■ **Task requirements**
Copy out once more, exactly, the line with "count <= count+incr;" and all the lines after it, up to the last line of the data.

◇ ◇ ◇ ◇

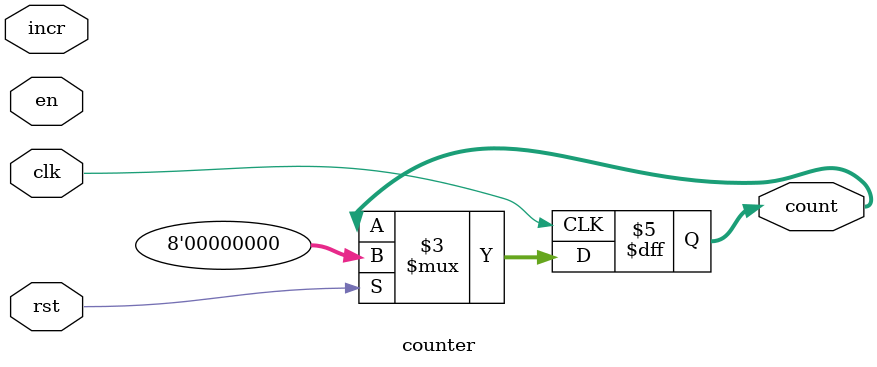
<source format=sv>
module counter #(
    parameter WIDTH=8
)(
    //interface signals
    input logic clk,
    input logic rst,
    input logic en,
    input logic [WIDTH-1:0] incr,
    output logic [WIDTH-1:0] count
);

always_ff@(posedge clk)
    if (rst) count <= {WIDTH{1'b0}};
    //else if (en) count <= count+incr;
    else count<=count;
endmodule

</source>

◇ ◇ ◇ ◇

■ **Output of the exercise**
    //else if (en) count <= count+incr;
    else count<=count;
endmodule

</source>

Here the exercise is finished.